О непростой жизни, быте и традициях старообрядческих общин Аляски рассказывают журналисты западноамериканского издания «The Atlantic» Венди Йонассен (Wendi Jonassen) и Райан Лафлин (Ryan Laughlin).
В воскресный день посреди холодной зимы прихожане отца Николы и члены его семьи собираются в гостиной у него дома, где подают рыбный пирог, соленого лосося, а также текилу Jose Cuervo 1800. Но перед тем, как сесть за стол, все вместе встают лицом к красному углу, где висят иконы с ликами главных святых в золоченых окладах, со свечами и старинными русскими драгоценностями. Они в один голос молятся, произнося нараспев молитву на старославянском. После этого они умолкают, крестятся и делают 12 поклонов.
Когда род Якуниных в 1968 году начал строить русскую православную деревню под названием Николаевск в безлюдном уголке Аляски на полуострове Кенаи, он был гораздо малочисленнее. Эти представители староверов, общества православных, отошедших от официальной церкви в 1666 году, когда государством были осуществлены церковные реформы, проделали в течение пяти веков более 30 тысяч километров в поисках идеального места для защиты своих традиций от внешнего воздействия.
Женщины носят бирюзовые, розовые, красные и сиреневые сарафаны из атласа, сшитые в неизменном старинном стиле и закрывающие ноги до щиколоток. Замужние женщины покрывают головы платками, подходящими по цвету к их нарядам. У отца Николы роскошная рыжая борода, доходящая до верхней части его округлого живота, а волосы, собранные в хвост, опускаются до пояса традиционной русской рубахи.
Круглощекий младенец дремлет в люльке рядом с сыном отца Николы Василием Якуниным, которого большинство уже считает следующим священником общины. Первый священник появился в Николаевске в 1983 году, а до этого здесь несколько веков жили без духовенства.
Василий сидит, сгорбившись, в кожаном кресле, и сморит в свой iPad, в то время как остальные гости, собравшись за обеденным столом, смеются и передают друг другу блюдо пирожков с вареньем, подаваемых на десерт.
«Если бы мы перестали верить, прекратили ходить в церковь и придерживаться православного образа жизни, — говорит отец Никола, — мы перестали бы существовать».
Род Якуниных, предки которых проделали длинный путь через самые отдаленные районы планеты — из Сибири в Китай, Бразилию, а затем в Орегон — оставил о себе память в истории как о семье, находящейся в поисках бескомпромиссного образа жизни. Однако, даже находясь на краю света, невозможно вечно противостоять переменам.
____________
**Задания**.
1 - Когда в Николаевске впервые появился священник, если верить тексту о старообрядцах Аляски?
2 - Перечислите все цвета женских сарафанов из текста о старообрядцах Аляски.
Записи ниже никак не связаны с текстом о старообрядцах Аляски.
____________
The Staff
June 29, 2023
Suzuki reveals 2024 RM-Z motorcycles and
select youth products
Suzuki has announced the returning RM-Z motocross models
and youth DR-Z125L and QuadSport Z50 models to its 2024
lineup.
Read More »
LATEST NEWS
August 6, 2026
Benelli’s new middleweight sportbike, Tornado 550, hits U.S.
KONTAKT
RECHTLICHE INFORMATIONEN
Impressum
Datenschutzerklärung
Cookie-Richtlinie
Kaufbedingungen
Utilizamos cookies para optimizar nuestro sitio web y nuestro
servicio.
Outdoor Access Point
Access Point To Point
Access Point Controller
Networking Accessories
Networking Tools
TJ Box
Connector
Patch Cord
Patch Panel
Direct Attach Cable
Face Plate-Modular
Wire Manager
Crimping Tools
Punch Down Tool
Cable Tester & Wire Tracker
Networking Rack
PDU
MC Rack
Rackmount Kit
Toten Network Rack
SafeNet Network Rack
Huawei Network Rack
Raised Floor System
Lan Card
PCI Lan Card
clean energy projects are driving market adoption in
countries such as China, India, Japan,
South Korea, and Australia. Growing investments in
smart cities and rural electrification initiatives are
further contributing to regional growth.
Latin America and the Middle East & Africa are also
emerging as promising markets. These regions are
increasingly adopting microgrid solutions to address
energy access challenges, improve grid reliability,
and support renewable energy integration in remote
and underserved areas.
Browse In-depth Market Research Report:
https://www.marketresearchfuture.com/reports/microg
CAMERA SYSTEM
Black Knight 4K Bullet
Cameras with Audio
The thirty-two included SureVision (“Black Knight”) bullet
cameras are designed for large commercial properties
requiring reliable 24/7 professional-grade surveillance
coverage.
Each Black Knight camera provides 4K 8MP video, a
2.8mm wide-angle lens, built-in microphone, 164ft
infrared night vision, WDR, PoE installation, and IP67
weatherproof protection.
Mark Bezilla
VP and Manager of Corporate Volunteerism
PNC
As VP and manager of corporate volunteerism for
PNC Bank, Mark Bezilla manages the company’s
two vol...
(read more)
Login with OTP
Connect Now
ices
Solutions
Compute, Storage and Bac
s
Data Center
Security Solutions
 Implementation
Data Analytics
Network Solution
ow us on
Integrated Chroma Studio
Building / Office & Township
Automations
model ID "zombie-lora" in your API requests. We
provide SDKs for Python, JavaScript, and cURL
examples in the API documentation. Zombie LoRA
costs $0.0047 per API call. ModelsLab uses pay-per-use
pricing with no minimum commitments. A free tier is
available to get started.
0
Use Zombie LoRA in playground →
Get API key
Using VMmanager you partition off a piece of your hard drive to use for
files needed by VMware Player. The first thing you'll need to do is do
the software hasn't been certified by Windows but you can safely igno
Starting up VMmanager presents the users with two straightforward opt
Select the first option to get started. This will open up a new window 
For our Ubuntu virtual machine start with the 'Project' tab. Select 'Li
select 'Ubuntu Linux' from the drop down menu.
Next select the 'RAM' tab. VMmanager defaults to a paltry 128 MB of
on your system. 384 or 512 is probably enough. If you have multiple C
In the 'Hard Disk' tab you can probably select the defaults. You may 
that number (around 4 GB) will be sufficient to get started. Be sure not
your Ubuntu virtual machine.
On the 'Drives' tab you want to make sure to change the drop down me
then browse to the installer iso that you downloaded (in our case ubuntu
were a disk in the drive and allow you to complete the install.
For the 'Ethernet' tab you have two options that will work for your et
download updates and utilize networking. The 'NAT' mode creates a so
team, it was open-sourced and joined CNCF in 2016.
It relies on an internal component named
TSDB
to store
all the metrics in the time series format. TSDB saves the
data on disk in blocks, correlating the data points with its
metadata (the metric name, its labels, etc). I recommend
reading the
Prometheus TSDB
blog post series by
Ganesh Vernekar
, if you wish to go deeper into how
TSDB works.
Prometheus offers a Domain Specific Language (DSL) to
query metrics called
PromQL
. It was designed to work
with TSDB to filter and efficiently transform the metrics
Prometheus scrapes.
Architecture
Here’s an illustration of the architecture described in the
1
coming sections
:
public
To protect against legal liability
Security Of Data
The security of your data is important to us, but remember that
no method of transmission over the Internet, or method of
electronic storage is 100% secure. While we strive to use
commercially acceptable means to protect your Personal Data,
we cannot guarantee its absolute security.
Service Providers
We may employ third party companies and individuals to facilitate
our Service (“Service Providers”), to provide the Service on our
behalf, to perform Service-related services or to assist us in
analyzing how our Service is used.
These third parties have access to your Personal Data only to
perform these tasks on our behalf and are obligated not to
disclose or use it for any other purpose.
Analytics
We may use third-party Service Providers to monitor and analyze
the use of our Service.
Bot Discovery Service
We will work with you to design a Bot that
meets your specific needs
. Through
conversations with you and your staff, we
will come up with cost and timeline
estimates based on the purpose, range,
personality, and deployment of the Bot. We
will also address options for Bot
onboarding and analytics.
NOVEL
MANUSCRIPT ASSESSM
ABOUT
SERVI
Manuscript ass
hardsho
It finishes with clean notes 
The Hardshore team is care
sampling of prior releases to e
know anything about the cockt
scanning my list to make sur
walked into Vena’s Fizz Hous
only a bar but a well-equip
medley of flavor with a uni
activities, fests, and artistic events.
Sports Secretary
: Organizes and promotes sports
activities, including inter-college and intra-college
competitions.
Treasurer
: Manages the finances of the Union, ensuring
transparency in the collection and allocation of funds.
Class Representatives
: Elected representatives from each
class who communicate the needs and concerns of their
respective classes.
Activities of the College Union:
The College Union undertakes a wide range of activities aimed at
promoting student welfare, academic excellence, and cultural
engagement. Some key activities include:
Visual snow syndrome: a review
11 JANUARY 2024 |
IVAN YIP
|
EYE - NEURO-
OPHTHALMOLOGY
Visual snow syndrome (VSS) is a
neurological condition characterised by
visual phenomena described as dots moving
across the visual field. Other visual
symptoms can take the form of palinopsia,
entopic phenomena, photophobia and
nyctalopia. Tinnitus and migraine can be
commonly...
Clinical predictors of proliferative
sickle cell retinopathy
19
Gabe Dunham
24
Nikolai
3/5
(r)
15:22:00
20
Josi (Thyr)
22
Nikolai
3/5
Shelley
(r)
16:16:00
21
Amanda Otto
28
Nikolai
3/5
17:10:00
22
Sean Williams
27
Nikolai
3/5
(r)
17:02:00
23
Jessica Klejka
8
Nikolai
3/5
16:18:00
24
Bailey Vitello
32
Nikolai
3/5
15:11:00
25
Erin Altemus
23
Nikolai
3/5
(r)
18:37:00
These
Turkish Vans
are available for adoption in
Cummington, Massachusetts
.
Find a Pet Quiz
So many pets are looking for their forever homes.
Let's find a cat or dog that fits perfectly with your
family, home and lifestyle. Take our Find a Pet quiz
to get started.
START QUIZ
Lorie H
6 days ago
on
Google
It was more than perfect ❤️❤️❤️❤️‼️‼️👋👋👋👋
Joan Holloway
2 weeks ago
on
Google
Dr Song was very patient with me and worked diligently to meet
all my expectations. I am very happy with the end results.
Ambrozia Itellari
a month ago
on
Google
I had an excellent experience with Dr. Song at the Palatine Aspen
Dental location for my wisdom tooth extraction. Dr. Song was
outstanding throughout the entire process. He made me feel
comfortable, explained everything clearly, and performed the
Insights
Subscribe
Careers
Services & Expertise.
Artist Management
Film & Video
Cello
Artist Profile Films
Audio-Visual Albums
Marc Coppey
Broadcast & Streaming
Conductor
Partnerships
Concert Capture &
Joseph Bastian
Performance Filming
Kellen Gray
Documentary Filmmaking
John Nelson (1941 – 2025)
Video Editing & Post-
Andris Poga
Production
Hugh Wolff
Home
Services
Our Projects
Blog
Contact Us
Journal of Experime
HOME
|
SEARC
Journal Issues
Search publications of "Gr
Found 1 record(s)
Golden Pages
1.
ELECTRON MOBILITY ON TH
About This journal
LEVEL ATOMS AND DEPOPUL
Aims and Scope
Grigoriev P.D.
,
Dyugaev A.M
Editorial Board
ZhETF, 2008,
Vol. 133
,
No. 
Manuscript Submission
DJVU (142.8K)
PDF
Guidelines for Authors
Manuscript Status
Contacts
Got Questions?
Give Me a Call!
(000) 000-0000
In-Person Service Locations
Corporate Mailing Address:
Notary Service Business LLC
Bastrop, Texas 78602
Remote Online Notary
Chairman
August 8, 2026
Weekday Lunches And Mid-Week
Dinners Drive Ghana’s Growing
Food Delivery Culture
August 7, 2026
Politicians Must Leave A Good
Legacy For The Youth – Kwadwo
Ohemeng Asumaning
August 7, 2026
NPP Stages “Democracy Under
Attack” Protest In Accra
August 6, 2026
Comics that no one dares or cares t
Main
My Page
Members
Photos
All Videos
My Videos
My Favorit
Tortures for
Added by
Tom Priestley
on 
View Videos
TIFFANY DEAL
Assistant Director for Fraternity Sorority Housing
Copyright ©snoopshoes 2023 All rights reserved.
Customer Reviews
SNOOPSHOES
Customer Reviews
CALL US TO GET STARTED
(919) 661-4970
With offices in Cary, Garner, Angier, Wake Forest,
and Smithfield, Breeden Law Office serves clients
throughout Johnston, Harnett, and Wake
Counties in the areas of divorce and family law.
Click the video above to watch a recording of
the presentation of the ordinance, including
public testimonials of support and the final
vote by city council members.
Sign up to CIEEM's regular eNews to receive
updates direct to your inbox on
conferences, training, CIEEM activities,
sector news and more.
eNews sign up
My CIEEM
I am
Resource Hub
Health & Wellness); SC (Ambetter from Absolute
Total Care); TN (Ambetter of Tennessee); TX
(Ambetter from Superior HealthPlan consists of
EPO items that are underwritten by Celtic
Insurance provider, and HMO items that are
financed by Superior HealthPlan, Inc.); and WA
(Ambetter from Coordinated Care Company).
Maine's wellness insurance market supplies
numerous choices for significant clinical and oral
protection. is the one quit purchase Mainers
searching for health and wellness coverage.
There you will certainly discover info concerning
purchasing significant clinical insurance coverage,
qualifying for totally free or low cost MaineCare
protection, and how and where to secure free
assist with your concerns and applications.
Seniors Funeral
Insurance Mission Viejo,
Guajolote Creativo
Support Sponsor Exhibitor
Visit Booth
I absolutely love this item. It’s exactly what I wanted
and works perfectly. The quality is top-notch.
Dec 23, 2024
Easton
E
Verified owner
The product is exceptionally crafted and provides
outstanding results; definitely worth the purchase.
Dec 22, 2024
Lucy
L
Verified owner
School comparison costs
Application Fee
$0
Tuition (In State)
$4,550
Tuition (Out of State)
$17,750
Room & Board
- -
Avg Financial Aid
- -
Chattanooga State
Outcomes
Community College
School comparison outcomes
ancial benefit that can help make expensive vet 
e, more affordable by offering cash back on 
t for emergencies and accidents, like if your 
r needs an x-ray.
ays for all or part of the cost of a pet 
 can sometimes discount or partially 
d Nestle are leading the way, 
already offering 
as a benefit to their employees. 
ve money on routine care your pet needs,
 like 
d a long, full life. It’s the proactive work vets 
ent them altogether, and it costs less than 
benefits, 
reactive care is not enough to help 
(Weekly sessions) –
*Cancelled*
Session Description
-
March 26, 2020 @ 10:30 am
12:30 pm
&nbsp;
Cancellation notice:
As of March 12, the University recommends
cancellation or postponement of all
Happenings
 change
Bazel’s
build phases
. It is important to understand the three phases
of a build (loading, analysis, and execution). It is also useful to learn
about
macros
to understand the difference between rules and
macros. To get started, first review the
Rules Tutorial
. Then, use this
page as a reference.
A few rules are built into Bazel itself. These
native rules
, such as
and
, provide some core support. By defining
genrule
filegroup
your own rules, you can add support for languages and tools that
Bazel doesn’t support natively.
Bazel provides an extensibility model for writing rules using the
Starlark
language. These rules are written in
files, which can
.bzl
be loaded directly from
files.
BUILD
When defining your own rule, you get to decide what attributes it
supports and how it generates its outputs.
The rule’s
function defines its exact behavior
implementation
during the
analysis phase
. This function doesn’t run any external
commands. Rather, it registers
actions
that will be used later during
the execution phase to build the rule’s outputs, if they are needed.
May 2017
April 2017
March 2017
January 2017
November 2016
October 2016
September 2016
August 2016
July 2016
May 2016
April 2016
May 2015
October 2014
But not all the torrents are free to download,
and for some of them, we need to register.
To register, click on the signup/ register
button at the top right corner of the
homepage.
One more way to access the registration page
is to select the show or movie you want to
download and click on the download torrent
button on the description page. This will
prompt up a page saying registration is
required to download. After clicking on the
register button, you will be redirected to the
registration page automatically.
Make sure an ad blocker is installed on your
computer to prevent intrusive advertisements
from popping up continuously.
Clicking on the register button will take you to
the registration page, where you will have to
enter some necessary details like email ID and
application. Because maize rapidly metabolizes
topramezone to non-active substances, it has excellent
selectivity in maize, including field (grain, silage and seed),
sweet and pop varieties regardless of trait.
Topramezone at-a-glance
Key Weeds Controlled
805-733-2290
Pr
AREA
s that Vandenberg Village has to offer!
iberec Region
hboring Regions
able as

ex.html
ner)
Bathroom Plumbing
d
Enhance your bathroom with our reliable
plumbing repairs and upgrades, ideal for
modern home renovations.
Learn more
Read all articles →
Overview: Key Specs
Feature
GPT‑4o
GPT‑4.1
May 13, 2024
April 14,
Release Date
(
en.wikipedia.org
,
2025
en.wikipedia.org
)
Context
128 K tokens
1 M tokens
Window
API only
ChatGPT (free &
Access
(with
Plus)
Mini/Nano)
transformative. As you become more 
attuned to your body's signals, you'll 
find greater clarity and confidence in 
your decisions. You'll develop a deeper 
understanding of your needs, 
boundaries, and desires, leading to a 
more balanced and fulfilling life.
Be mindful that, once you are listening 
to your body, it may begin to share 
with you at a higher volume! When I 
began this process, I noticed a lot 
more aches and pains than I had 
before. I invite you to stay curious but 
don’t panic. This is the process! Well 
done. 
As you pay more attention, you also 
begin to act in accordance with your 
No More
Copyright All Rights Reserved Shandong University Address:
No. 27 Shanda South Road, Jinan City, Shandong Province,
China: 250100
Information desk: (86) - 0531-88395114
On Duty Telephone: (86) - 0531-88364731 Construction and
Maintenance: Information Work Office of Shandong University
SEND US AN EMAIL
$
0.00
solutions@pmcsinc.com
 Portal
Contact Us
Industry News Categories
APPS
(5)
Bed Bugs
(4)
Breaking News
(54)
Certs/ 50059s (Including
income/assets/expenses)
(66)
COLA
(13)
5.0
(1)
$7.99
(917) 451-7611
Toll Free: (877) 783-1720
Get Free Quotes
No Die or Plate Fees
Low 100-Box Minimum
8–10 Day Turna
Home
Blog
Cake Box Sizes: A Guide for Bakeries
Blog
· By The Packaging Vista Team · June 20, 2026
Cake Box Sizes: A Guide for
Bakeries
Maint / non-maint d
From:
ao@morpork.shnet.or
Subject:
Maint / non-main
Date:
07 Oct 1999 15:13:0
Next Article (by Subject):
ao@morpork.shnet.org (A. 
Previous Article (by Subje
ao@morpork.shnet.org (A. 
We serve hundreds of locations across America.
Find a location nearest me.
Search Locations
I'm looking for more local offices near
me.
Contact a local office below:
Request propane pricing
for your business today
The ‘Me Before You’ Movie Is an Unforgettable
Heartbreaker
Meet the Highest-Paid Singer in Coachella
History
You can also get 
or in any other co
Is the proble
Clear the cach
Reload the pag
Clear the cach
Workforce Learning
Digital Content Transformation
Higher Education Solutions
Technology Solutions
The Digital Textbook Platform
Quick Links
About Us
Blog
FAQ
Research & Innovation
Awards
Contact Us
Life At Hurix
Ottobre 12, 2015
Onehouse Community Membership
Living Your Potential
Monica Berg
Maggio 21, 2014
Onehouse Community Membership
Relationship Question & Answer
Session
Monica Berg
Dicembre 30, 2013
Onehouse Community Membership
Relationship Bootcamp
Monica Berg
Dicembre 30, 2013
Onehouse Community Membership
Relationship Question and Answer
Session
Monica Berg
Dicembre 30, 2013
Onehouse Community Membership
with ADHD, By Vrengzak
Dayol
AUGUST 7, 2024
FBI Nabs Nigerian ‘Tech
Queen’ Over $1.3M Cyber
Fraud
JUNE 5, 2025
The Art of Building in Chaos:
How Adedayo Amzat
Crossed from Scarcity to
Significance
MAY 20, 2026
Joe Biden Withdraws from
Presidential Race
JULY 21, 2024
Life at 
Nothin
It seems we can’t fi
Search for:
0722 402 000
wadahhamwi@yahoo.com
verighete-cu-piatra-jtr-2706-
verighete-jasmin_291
____________
**Ответы**.
1 - В 1983 году.

2 - Бирюзовый, розовый, красный, сиреневый.